UPDATED: August 27, 2019

Allianz Life Insurance Company of North America has become the fourth insurer to receive a tax ruling from the IRS allowing advisors to get their fees directly from the assets inside a client’s annuity contract, without creating any tax consequences. The ruling, which was passed down via private letter, applies to individual variable annuities held outside individual retirement accounts and indexed annuities that are filed as fixed insurance products and held outside qualified accounts. 

Great American, Nationwide and Lincoln Financial have also received similar letters in recent weeks. 

President of Allianz Life’s Allianz Life Financial Services LLC unit, Corey Walther, stated that the ruling will help the company meet consumers’ growing demand. 

“It will allow registered investment advisors (RIAs) and fee-based advisors to more easily integrate annuities into their clients’ holistic financial plans,” Walther said. 

Original story published August 10, 2019:

A new tax ruling from the Internal Revenue Service has the potential to increase the use of annuities by registered investment advisers, according to an article from InvestmentNews. A private letter furnished by the IRS to insurer Nationwide issued a ruling that allows RIAs to pull advisory fees from the cash value of a non-qualified fee-based annuity without any tax consequences, contradictory to previous rules. 

“That’s a game changer for fee-based annuities,” said Sheryl Moore, president and CEO of consulting firm Moore Market Intelligence. “That’s been one of the huge issues: People were concerned that if you take a withdrawal from the annuity to pay the adviser’s fee you create a taxable event.” 

Pulling an annual asset-based fee rather than a commission from a non-qualified annuity policy, which is sold outside a retirement account like an IRA, has always counted as a taxable distribution for the client at ordinary income rates and reflected on a 1099 tax form. If the client were less than 59 ½ years old there was also a 10% penalty tacked on to the distribution. The recent IRS ruling addressed this conundrum.

The rules are not the same for qualified annuities that are sold in retirement accounts, which have always been allowed to pull advisory fees without tax consequences. 

The previous rules on non-qualified annuities were obviously a nuisance for clients but also made advice from adviser’s more expensive. There were workarounds, such as pulling the fee from other client accounts, but these had their drawbacks too.

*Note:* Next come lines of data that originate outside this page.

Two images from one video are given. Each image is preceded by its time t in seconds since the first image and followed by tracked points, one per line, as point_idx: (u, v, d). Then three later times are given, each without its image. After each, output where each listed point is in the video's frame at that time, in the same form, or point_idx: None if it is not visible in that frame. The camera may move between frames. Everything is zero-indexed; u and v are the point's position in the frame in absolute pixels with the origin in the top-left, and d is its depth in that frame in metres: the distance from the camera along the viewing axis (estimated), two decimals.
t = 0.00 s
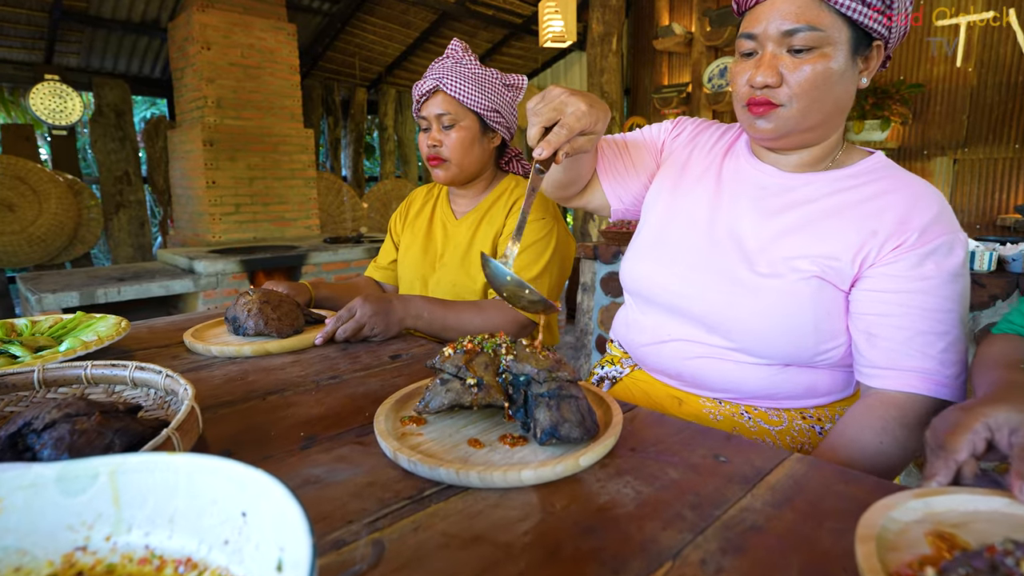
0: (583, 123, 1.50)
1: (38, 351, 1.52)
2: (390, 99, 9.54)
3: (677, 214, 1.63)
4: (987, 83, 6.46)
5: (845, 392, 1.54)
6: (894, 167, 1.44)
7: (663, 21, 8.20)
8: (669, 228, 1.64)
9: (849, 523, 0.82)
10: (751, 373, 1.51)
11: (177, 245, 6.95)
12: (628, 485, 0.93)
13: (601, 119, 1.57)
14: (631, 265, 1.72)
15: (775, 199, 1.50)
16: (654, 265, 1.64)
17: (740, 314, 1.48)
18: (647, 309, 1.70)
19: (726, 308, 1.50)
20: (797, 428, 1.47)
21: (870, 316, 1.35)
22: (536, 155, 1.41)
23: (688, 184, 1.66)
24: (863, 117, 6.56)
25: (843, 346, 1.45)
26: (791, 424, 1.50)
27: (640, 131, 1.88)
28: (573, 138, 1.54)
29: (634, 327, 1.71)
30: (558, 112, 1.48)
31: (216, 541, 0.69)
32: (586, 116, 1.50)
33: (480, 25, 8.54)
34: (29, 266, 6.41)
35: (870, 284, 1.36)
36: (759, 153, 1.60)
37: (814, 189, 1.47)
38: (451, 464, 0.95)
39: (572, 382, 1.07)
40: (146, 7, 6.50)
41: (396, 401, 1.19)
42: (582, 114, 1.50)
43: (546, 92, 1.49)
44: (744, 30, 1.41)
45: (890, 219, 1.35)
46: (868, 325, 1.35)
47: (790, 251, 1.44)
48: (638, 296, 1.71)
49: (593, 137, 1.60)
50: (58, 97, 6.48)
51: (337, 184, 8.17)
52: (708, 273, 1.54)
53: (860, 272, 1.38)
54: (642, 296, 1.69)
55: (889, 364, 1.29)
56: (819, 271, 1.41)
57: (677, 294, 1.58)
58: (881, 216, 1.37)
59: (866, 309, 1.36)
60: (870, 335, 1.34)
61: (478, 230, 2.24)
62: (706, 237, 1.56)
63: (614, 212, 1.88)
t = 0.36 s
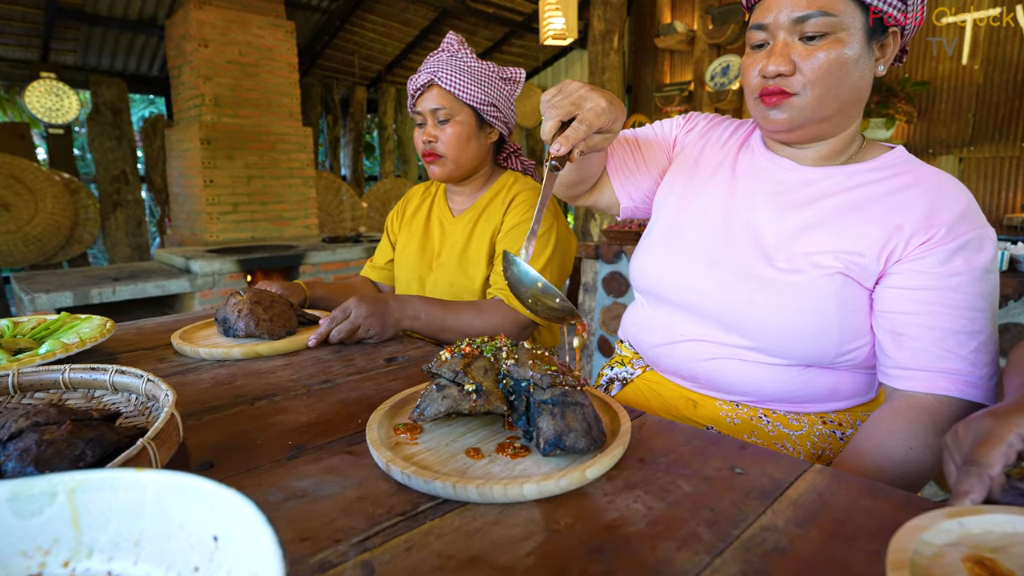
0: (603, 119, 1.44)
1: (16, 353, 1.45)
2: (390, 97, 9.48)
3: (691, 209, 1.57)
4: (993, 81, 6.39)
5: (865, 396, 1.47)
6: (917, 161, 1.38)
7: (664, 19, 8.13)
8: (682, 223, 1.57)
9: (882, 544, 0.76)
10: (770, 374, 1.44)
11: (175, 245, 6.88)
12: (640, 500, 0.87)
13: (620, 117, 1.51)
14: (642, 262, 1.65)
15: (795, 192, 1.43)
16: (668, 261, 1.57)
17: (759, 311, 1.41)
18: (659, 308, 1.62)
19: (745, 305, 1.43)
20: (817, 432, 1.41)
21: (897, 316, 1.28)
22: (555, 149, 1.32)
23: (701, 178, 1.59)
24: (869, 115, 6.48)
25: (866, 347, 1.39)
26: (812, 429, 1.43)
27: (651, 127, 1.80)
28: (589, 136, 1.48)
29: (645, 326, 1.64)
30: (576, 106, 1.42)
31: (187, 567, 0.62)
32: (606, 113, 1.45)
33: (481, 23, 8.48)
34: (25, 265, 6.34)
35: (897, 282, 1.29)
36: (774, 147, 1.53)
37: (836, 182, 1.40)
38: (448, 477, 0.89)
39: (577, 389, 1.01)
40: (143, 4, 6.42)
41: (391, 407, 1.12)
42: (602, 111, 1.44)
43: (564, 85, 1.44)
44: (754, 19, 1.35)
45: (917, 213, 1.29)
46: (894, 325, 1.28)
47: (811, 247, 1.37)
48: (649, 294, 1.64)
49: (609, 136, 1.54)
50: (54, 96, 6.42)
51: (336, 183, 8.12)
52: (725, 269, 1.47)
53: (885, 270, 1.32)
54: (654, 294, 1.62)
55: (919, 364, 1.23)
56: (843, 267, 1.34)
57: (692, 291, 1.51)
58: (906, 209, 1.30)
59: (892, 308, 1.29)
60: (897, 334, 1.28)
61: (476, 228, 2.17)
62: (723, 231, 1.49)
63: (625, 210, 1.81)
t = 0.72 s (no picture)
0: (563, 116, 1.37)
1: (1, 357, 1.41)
2: (390, 97, 9.44)
3: (686, 208, 1.52)
4: (998, 79, 6.33)
5: (869, 400, 1.43)
6: (918, 153, 1.34)
7: (665, 18, 8.09)
8: (677, 223, 1.52)
9: (904, 563, 0.72)
10: (770, 379, 1.39)
11: (173, 245, 6.84)
12: (646, 514, 0.83)
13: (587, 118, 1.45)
14: (636, 264, 1.60)
15: (791, 189, 1.39)
16: (662, 263, 1.52)
17: (758, 313, 1.36)
18: (654, 312, 1.57)
19: (743, 306, 1.38)
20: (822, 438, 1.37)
21: (900, 315, 1.24)
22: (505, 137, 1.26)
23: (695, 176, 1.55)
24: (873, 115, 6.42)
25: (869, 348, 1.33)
26: (815, 436, 1.38)
27: (642, 126, 1.74)
28: (550, 131, 1.41)
29: (641, 331, 1.59)
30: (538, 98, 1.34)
31: None
32: (568, 110, 1.38)
33: (481, 21, 8.43)
34: (23, 265, 6.29)
35: (900, 280, 1.24)
36: (769, 143, 1.49)
37: (835, 176, 1.36)
38: (444, 489, 0.84)
39: (581, 396, 0.96)
40: (141, 4, 6.38)
41: (385, 414, 1.08)
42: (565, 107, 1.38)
43: (533, 78, 1.37)
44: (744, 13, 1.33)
45: (918, 207, 1.25)
46: (898, 325, 1.24)
47: (810, 245, 1.33)
48: (645, 299, 1.59)
49: (575, 136, 1.47)
50: (52, 95, 6.38)
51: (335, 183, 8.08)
52: (722, 270, 1.42)
53: (886, 268, 1.27)
54: (649, 298, 1.57)
55: (924, 365, 1.18)
56: (842, 266, 1.29)
57: (689, 293, 1.45)
58: (907, 203, 1.26)
59: (895, 307, 1.25)
60: (901, 334, 1.23)
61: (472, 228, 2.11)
62: (719, 230, 1.44)
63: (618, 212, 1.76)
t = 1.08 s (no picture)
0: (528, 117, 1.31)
1: None
2: (390, 97, 9.41)
3: (676, 215, 1.49)
4: (1000, 81, 6.32)
5: (870, 408, 1.40)
6: (914, 152, 1.30)
7: (666, 18, 8.06)
8: (668, 232, 1.49)
9: None
10: (766, 392, 1.36)
11: (173, 246, 6.82)
12: (652, 530, 0.80)
13: (554, 119, 1.39)
14: (627, 275, 1.58)
15: (783, 195, 1.36)
16: (654, 276, 1.49)
17: (751, 327, 1.33)
18: (648, 324, 1.55)
19: (736, 320, 1.35)
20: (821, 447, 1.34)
21: (899, 326, 1.21)
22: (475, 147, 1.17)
23: (684, 183, 1.52)
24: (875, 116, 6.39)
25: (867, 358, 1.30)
26: (814, 445, 1.35)
27: (628, 135, 1.73)
28: (520, 133, 1.35)
29: (634, 343, 1.56)
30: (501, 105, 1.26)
31: None
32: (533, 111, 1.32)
33: (481, 21, 8.41)
34: (22, 265, 6.26)
35: (898, 289, 1.22)
36: (758, 145, 1.46)
37: (827, 181, 1.33)
38: (443, 504, 0.82)
39: (584, 407, 0.94)
40: (141, 4, 6.36)
41: (383, 423, 1.05)
42: (529, 110, 1.31)
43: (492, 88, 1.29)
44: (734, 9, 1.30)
45: (912, 211, 1.22)
46: (898, 335, 1.21)
47: (802, 255, 1.30)
48: (638, 311, 1.57)
49: (545, 137, 1.41)
50: (51, 96, 6.36)
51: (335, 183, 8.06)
52: (715, 283, 1.39)
53: (883, 277, 1.24)
54: (642, 310, 1.54)
55: (928, 376, 1.16)
56: (837, 274, 1.27)
57: (681, 305, 1.43)
58: (903, 208, 1.23)
59: (893, 317, 1.22)
60: (902, 344, 1.21)
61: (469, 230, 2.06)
62: (710, 240, 1.41)
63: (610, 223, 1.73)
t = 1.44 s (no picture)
0: (269, 181, 0.82)
1: None
2: (390, 97, 9.40)
3: (664, 232, 1.40)
4: (1001, 81, 6.30)
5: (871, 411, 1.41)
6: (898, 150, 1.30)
7: (666, 18, 8.05)
8: (657, 251, 1.40)
9: None
10: (771, 414, 1.33)
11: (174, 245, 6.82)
12: (658, 530, 0.79)
13: (340, 169, 0.91)
14: (611, 296, 1.46)
15: (777, 210, 1.30)
16: (644, 301, 1.38)
17: (757, 356, 1.27)
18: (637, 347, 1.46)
19: (741, 348, 1.29)
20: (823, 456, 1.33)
21: (906, 338, 1.21)
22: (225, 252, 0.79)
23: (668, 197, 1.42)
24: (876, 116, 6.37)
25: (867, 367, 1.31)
26: (815, 454, 1.34)
27: (617, 120, 1.41)
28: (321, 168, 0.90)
29: (624, 363, 1.49)
30: (238, 162, 0.84)
31: None
32: (286, 168, 0.84)
33: (483, 21, 8.41)
34: (23, 265, 6.26)
35: (901, 302, 1.22)
36: (742, 142, 1.38)
37: (821, 191, 1.28)
38: (446, 504, 0.81)
39: (588, 406, 0.93)
40: (141, 3, 6.36)
41: (385, 423, 1.05)
42: (267, 165, 0.83)
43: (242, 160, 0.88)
44: None
45: (910, 220, 1.20)
46: (902, 347, 1.22)
47: (801, 273, 1.26)
48: (626, 333, 1.47)
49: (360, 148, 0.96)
50: (52, 95, 6.36)
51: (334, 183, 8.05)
52: (714, 309, 1.31)
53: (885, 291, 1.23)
54: (631, 334, 1.45)
55: (936, 390, 1.17)
56: (839, 294, 1.24)
57: (678, 332, 1.35)
58: (901, 217, 1.21)
59: (898, 330, 1.22)
60: (905, 356, 1.22)
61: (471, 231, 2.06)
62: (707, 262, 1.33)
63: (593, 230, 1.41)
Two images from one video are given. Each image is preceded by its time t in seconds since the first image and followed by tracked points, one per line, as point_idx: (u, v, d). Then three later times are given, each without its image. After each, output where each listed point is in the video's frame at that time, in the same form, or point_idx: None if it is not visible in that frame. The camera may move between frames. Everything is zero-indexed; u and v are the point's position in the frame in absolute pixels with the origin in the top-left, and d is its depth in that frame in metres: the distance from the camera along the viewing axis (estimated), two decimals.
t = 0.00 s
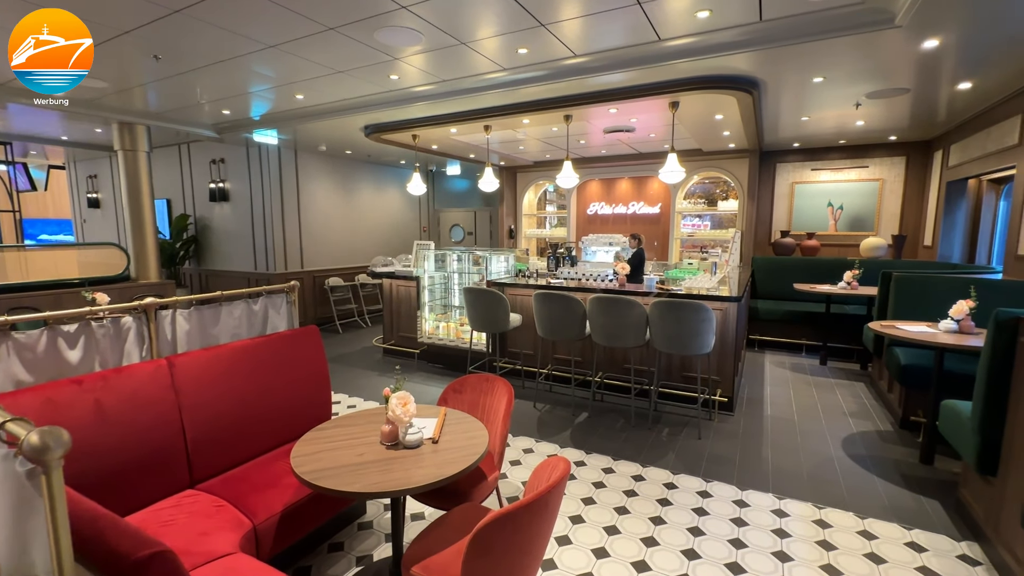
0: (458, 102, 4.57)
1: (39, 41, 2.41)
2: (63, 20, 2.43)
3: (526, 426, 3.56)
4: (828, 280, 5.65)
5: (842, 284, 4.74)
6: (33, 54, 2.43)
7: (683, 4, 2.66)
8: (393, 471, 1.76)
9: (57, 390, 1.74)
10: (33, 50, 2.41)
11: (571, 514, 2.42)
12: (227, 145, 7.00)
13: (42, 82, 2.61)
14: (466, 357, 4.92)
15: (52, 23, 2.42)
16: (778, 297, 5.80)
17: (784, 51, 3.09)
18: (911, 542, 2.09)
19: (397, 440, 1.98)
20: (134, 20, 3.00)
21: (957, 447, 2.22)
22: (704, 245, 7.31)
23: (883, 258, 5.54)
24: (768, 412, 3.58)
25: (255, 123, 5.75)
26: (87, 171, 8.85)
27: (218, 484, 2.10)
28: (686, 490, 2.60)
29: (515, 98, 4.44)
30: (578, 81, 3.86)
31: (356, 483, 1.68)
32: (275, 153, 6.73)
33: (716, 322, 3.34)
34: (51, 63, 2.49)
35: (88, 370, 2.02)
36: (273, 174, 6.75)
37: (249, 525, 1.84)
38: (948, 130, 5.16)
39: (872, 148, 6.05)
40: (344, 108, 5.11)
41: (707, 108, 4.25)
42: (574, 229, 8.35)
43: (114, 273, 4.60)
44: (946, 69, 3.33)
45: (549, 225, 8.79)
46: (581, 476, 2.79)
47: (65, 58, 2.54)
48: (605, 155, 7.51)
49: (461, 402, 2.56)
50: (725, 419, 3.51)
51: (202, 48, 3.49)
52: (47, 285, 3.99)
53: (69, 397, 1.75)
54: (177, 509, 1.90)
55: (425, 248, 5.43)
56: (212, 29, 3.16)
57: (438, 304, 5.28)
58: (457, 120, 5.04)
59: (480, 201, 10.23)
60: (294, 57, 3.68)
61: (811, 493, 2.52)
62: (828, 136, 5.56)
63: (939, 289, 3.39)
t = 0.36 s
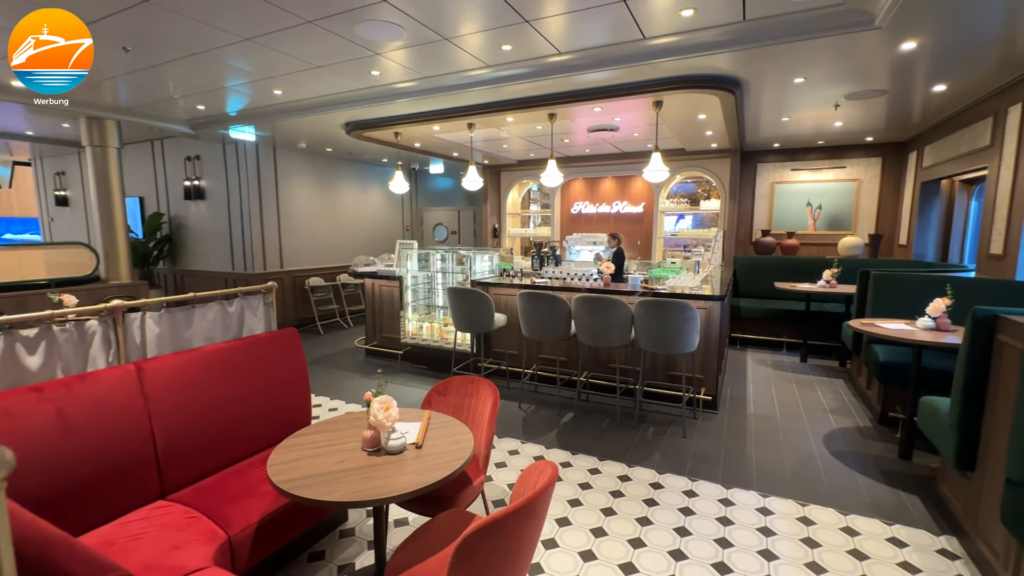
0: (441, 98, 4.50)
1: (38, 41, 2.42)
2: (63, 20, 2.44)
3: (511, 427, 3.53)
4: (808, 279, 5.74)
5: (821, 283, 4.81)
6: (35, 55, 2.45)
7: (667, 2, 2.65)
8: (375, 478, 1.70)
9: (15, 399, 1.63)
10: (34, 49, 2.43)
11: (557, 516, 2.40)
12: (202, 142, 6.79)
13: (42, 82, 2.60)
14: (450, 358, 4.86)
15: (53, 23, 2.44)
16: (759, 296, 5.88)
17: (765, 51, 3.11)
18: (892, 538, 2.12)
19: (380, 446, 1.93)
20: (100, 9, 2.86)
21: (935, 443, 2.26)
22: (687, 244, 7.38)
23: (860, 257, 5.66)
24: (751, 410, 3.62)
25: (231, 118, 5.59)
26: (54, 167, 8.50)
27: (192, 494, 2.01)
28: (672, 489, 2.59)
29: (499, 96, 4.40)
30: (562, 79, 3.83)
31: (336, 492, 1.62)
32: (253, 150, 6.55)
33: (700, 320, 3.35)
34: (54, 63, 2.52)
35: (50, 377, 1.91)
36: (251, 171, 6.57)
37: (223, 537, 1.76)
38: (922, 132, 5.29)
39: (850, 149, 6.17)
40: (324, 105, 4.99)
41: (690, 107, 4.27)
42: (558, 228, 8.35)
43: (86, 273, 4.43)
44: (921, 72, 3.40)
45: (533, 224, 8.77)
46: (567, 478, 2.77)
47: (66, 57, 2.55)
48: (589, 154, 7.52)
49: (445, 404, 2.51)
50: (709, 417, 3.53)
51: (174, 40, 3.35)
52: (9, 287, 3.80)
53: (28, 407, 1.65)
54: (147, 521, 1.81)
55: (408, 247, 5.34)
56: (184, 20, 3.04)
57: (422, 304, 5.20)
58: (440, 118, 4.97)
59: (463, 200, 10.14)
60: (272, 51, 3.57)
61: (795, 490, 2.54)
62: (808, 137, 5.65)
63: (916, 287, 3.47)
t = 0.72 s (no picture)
0: (421, 96, 4.44)
1: (39, 41, 2.93)
2: (66, 22, 2.92)
3: (494, 428, 3.49)
4: (785, 277, 5.85)
5: (798, 281, 4.91)
6: (38, 54, 2.99)
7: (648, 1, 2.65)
8: (354, 486, 1.65)
9: None
10: (38, 49, 2.97)
11: (541, 519, 2.37)
12: (173, 138, 6.57)
13: (42, 81, 3.19)
14: (432, 359, 4.80)
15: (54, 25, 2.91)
16: (738, 294, 5.97)
17: (743, 52, 3.14)
18: (870, 532, 2.16)
19: (359, 452, 1.87)
20: None
21: (910, 439, 2.30)
22: (667, 243, 7.46)
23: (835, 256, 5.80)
24: (732, 408, 3.66)
25: (203, 115, 5.41)
26: (15, 164, 8.12)
27: (160, 506, 1.92)
28: (656, 489, 2.60)
29: (480, 94, 4.36)
30: (543, 78, 3.81)
31: (313, 501, 1.56)
32: (226, 147, 6.36)
33: (682, 320, 3.36)
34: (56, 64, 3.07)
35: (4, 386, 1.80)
36: (224, 169, 6.38)
37: (194, 551, 1.68)
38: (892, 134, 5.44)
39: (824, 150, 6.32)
40: (301, 101, 4.87)
41: (670, 107, 4.30)
42: (540, 228, 8.35)
43: (47, 274, 4.17)
44: (892, 75, 3.48)
45: (515, 223, 8.75)
46: (551, 479, 2.74)
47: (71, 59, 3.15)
48: (570, 154, 7.54)
49: (426, 407, 2.47)
50: (691, 415, 3.56)
51: (141, 33, 3.22)
52: None
53: None
54: (112, 536, 1.72)
55: (388, 247, 5.26)
56: (151, 12, 2.92)
57: (403, 305, 5.12)
58: (420, 115, 4.89)
59: (444, 199, 10.04)
60: (245, 45, 3.45)
61: (775, 486, 2.57)
62: (784, 138, 5.77)
63: (889, 286, 3.56)
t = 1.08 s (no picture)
0: (397, 93, 4.36)
1: (38, 41, 3.04)
2: (69, 25, 3.05)
3: (473, 430, 3.45)
4: (757, 276, 5.99)
5: (770, 279, 5.02)
6: (38, 53, 3.13)
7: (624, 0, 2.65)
8: (327, 495, 1.59)
9: None
10: (40, 48, 3.09)
11: (520, 520, 2.35)
12: (136, 134, 6.30)
13: (41, 81, 3.35)
14: (410, 360, 4.72)
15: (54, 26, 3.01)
16: (712, 293, 6.08)
17: (717, 54, 3.19)
18: (841, 524, 2.21)
19: (332, 459, 1.81)
20: None
21: (878, 432, 2.37)
22: (644, 242, 7.55)
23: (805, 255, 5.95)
24: (707, 405, 3.71)
25: (168, 110, 5.20)
26: None
27: (121, 520, 1.82)
28: (634, 487, 2.61)
29: (457, 92, 4.31)
30: (519, 76, 3.79)
31: (283, 512, 1.49)
32: (193, 143, 6.14)
33: (658, 318, 3.40)
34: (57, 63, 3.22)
35: None
36: (191, 167, 6.15)
37: (157, 567, 1.60)
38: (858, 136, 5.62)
39: (794, 151, 6.49)
40: (271, 97, 4.73)
41: (646, 108, 4.34)
42: (518, 227, 8.34)
43: None
44: (858, 79, 3.59)
45: (493, 223, 8.72)
46: (530, 480, 2.73)
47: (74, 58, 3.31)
48: (548, 153, 7.55)
49: (403, 410, 2.41)
50: (668, 413, 3.60)
51: (98, 23, 3.06)
52: None
53: None
54: (66, 554, 1.62)
55: (363, 246, 5.15)
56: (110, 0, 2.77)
57: (379, 305, 5.01)
58: (395, 113, 4.81)
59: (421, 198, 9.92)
60: (210, 37, 3.32)
61: (750, 482, 2.61)
62: (756, 139, 5.90)
63: (857, 283, 3.67)
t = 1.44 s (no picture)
0: (367, 90, 4.26)
1: (40, 41, 3.00)
2: (64, 21, 2.93)
3: (447, 432, 3.41)
4: (726, 274, 6.14)
5: (739, 278, 5.15)
6: (36, 54, 3.10)
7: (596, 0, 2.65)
8: (293, 505, 1.52)
9: None
10: (36, 49, 3.05)
11: (496, 523, 2.32)
12: (89, 128, 5.97)
13: (43, 81, 3.35)
14: (382, 362, 4.63)
15: (54, 26, 2.94)
16: (683, 291, 6.20)
17: (686, 56, 3.24)
18: (808, 515, 2.27)
19: (300, 467, 1.74)
20: None
21: (842, 425, 2.44)
22: (616, 242, 7.65)
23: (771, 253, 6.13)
24: (679, 401, 3.77)
25: (123, 104, 4.94)
26: None
27: (70, 539, 1.71)
28: (609, 485, 2.61)
29: (429, 90, 4.24)
30: (492, 74, 3.76)
31: (246, 525, 1.42)
32: (151, 139, 5.86)
33: (631, 317, 3.43)
34: (55, 63, 3.18)
35: None
36: (150, 164, 5.87)
37: None
38: (820, 139, 5.82)
39: (760, 153, 6.68)
40: (235, 91, 4.55)
41: (618, 108, 4.37)
42: (492, 227, 8.31)
43: None
44: (820, 83, 3.71)
45: (467, 222, 8.65)
46: (505, 481, 2.70)
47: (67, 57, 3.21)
48: (521, 152, 7.55)
49: (374, 415, 2.35)
50: (642, 410, 3.64)
51: (43, 9, 2.87)
52: None
53: None
54: None
55: (333, 246, 5.02)
56: None
57: (350, 307, 4.92)
58: (366, 110, 4.70)
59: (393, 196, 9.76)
60: (168, 28, 3.16)
61: (721, 477, 2.66)
62: (724, 140, 6.03)
63: (820, 281, 3.79)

Not only did it give the appearance to clients of a diluted performance of those accounts, but also for advisers who didn’t manage other client assets, this option was not available. 

“This is a big win for RIAs and fee-based advisers,” said Craig Hawley, head of Nationwide Advisory Solutions. 

Despite the previous rules, fee-based, or no-load annuities, have become more popular in recent times. In 2018, fee-based variable annuity sales were up 42% from the year before, according to the Limra Secure Retirement Institute. They represent around 3% of overall VA market share, double their share in 2016, and the August 6 ruling stands to boost those numbers even more. 

The now defunct Department of Labor fiduciary rule looked as if it would encourage more clients into fee-based arrangements which is why insurers launched a plethora of products in 2016 and 2017. 

The recent private letter ruling does technically only apply to Nationwide and its annuity products, but Mr. Hawley believes it will be “impactful across the industry,” potentially leading other insurers to seek a similar ruling. 

An additional limitation to the ruling states that the advisory fee can’t exceed 1.5% of the annuity contract’s cash value. The fee must also  apply only to management of the annuity contract and cannot be pulled as the fee for managing other client accounts.